The study subjects included 161 HCW and 86 non-atopic healthy controls that were recruited from a single tertiary hospital and the general population. The HCW consisted of 138 nurses and 23 pharmacists. The nurses were divided into the following two groups: group I included 125 nurses working in wards where they were exposed to cephalosporins (current-exposure group) and group II included 13 nurses working in outpatient departments or in offices, who had a prior history of working in general wards at least six months before the study (previously-exposed group). The pharmacists-who were employed in the hospital pharmacy-might have been exposed to cephalosporins. The control subjects were healthy volunteers who had no history of allergic diseases or antibiotic allergy. Informed consent was obtained from each subject, and the study protocol was approved by the Institutional Review Board of the hospital (AJIRB-GEN-SUR-09-195).

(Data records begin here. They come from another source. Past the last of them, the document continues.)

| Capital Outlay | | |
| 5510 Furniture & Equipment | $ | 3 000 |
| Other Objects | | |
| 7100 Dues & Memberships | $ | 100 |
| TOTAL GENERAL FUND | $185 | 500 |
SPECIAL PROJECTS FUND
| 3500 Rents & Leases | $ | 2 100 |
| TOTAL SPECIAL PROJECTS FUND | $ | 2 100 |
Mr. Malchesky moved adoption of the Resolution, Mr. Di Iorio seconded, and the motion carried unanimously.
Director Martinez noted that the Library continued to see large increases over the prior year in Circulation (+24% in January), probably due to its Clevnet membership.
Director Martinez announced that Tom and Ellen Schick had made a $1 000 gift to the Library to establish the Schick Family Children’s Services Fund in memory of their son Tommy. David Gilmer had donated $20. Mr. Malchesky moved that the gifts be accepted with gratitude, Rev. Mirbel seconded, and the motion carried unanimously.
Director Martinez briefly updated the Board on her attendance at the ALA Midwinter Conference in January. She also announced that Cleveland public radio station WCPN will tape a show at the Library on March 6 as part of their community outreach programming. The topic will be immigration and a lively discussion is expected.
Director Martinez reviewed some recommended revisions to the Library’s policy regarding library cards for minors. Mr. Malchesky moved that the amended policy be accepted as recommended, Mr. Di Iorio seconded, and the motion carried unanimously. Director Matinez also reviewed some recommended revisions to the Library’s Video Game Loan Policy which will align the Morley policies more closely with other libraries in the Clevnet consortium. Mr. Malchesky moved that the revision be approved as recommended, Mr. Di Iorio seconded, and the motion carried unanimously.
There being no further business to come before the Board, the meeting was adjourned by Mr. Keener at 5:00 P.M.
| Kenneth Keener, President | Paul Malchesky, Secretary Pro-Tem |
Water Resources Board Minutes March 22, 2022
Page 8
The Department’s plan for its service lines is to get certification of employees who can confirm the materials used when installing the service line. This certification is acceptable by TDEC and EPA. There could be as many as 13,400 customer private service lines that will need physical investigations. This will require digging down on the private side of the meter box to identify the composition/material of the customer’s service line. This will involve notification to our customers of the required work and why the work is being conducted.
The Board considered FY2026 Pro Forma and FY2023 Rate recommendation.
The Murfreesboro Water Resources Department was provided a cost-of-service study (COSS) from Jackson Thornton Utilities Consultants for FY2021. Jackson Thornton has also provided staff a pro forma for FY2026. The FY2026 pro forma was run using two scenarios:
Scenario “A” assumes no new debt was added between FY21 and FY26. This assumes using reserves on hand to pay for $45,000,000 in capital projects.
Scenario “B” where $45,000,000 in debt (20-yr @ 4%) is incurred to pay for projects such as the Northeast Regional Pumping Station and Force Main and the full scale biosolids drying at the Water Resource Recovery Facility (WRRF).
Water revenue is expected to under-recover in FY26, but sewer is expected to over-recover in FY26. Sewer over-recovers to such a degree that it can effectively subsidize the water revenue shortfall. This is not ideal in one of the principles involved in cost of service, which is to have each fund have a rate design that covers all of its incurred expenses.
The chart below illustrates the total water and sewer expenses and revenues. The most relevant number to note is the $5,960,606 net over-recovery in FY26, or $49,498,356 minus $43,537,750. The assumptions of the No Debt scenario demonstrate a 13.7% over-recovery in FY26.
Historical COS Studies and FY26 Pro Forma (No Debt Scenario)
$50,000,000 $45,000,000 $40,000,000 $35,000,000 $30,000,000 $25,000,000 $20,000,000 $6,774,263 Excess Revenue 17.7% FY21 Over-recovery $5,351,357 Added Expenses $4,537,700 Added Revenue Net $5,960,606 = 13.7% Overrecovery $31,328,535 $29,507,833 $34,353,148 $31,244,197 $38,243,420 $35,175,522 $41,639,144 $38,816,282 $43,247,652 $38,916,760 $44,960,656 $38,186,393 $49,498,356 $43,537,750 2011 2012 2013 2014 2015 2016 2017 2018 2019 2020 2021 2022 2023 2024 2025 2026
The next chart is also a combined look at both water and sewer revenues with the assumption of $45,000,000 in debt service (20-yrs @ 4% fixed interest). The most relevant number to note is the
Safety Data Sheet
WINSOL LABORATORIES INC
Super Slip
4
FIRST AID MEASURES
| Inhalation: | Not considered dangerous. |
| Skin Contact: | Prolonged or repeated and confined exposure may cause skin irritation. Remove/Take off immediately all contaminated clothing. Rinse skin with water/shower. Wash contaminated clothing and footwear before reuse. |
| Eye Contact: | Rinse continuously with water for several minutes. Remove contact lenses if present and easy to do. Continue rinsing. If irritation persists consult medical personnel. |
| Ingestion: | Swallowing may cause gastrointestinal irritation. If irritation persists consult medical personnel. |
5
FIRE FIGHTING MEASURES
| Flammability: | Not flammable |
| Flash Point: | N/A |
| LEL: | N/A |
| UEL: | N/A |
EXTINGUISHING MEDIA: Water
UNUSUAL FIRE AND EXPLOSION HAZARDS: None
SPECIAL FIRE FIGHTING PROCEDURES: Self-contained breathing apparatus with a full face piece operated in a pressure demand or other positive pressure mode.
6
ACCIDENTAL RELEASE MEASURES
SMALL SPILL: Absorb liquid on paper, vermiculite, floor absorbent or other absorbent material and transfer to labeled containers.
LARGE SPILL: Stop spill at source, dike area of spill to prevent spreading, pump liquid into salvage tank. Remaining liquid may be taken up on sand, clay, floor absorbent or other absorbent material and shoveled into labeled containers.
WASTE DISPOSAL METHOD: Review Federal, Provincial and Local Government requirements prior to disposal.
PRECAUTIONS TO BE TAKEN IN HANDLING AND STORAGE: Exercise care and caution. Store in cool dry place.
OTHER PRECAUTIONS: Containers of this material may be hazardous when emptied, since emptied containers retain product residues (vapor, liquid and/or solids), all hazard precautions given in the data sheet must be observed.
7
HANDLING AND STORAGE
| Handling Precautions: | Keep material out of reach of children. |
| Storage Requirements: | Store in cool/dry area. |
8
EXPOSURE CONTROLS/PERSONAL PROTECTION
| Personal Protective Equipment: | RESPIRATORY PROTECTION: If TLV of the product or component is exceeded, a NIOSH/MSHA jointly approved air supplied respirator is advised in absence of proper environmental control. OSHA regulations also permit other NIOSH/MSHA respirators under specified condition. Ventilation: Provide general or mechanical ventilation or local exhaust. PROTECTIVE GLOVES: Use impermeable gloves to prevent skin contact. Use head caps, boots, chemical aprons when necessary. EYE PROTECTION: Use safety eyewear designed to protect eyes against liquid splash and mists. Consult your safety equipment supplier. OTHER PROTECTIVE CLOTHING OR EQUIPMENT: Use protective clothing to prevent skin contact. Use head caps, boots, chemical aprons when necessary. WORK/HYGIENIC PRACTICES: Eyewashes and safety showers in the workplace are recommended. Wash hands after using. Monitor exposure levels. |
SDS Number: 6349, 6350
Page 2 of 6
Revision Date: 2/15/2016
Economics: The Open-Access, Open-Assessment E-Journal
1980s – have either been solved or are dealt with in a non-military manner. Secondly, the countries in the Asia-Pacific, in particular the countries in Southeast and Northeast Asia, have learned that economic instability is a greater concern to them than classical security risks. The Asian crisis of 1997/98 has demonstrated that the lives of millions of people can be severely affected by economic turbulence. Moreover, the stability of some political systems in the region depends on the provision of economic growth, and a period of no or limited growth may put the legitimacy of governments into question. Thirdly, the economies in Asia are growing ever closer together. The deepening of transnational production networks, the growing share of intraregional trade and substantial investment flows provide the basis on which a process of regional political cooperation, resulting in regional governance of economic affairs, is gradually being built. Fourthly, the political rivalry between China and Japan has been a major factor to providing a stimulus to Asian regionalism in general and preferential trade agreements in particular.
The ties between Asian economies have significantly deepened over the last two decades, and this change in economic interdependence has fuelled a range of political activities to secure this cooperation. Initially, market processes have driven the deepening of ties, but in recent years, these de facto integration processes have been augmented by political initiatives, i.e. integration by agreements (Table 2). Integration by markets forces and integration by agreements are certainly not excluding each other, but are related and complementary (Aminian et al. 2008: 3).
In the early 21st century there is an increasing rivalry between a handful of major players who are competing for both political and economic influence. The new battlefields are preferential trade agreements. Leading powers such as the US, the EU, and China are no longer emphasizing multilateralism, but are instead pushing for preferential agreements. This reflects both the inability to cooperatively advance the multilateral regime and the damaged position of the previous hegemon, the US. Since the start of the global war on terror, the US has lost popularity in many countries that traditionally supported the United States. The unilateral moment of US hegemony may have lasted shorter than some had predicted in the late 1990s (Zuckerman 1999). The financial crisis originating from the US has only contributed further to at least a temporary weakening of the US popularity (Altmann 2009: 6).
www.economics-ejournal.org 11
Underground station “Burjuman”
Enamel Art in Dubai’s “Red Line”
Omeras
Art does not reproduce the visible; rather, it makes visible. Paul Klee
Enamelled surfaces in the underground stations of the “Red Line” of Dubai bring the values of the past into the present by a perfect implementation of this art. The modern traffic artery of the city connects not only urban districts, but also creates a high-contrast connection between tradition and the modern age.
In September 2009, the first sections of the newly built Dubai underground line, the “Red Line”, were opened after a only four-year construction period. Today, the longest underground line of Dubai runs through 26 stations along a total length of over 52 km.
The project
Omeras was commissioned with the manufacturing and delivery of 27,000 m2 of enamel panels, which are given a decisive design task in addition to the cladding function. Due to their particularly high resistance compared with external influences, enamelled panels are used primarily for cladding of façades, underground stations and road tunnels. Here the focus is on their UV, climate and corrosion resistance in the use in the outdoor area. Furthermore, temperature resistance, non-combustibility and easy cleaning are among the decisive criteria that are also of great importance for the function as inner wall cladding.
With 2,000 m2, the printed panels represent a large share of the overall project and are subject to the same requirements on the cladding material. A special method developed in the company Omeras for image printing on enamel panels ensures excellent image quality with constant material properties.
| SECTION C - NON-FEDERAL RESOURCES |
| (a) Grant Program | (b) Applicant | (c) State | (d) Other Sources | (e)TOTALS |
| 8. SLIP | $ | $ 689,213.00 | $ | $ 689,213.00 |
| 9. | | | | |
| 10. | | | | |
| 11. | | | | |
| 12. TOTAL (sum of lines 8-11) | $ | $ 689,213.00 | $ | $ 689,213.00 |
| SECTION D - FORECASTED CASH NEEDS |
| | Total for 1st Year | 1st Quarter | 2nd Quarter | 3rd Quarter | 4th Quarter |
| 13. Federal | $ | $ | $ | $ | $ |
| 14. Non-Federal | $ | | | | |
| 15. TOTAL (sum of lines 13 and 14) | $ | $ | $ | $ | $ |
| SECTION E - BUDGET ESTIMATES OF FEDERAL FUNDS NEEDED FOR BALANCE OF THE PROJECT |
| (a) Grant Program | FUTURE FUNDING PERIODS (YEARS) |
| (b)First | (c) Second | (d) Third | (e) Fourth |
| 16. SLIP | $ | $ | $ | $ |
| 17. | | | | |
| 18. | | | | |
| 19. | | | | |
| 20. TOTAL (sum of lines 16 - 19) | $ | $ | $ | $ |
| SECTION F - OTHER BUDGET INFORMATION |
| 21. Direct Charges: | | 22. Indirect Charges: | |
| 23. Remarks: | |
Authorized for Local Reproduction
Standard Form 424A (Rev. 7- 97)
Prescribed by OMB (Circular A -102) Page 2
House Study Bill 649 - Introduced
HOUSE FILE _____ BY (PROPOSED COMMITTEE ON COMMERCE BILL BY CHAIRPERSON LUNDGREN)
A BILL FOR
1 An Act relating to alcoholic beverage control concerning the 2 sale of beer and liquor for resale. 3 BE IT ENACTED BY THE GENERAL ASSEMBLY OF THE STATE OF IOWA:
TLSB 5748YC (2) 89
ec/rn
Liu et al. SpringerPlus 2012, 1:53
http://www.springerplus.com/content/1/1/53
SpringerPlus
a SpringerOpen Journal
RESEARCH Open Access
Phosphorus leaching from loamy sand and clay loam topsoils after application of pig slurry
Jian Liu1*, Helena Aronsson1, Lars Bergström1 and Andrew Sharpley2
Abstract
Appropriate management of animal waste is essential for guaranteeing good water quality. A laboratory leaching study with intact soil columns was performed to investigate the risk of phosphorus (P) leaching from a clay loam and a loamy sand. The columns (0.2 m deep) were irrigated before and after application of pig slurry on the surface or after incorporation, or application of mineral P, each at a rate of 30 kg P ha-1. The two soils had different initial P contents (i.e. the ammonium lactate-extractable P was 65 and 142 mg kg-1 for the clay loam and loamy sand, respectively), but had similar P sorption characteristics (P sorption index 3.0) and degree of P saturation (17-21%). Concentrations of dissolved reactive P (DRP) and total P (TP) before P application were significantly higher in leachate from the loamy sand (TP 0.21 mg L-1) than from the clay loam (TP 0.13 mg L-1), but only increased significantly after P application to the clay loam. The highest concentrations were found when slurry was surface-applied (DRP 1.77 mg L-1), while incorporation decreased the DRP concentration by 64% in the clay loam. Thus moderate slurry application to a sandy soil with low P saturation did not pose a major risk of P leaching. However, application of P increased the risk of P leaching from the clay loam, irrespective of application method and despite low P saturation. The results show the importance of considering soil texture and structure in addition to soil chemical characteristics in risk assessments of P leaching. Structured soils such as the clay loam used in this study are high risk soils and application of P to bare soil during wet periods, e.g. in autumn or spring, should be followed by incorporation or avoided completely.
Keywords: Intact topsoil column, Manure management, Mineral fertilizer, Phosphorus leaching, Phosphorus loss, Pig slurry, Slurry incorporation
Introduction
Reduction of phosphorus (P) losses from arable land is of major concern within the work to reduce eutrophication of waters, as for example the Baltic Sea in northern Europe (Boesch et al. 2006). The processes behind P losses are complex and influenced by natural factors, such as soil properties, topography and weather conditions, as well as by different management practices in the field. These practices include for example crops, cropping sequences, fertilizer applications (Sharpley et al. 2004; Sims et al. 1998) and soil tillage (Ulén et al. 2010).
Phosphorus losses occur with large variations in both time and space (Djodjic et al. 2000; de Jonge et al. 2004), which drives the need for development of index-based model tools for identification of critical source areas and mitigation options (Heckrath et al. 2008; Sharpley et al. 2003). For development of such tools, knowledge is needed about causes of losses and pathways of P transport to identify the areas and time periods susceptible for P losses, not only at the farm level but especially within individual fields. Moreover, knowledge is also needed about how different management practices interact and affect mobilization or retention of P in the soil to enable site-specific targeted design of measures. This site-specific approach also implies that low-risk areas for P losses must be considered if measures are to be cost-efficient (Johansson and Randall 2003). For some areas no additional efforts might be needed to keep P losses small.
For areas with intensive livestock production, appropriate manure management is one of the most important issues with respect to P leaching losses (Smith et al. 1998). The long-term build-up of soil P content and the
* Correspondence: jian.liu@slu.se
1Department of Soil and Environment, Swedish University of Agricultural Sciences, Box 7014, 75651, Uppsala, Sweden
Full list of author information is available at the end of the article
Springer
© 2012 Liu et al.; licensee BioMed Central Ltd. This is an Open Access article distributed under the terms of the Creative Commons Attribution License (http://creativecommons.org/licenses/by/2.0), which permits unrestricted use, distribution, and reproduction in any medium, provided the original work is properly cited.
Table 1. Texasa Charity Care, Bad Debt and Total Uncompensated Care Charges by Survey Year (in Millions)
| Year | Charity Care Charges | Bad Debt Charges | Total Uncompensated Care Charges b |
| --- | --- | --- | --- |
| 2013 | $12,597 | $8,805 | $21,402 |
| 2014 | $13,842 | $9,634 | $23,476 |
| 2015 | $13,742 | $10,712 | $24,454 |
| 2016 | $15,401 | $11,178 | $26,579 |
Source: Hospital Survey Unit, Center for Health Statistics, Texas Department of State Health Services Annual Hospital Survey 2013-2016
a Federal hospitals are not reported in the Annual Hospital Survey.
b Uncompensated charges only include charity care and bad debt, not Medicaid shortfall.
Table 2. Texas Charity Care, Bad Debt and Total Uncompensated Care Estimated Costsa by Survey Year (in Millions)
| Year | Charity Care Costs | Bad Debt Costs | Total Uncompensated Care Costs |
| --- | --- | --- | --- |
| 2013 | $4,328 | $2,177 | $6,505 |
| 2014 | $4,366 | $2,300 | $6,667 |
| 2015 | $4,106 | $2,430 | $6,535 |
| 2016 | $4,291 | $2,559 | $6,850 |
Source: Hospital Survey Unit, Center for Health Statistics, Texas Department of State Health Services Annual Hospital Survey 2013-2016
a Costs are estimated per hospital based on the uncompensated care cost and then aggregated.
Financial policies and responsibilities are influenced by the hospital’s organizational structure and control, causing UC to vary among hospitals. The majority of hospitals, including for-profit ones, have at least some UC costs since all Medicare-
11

The questionnaire was a modification of that used in the International Study on Asthma and Allergies in Childhood (ISAAC),14 which included workplace, use of protective equipment when handling cephalosporins, smoking status, duration of employment, personal history of allergic diseases, presence of work-related symptoms, and duration of the latent period. Personal history of allergic diseases included asthma, rhinitis, atopic dermatitis, or any kind of antibiotic allergy. Work-related symptoms were defined as those that developed after handling any cephalosporin and consisted of upper and/or lower respiratory symptoms, cutaneous symptoms, and anaphylaxis. Upper and/or lower respiratory symptoms included nasal itching, runny nose, sneezing, nasal congestion, cough, sputum, shortness of breath, or wheezing, and cutaneous symptoms included urticaria or dermatitis.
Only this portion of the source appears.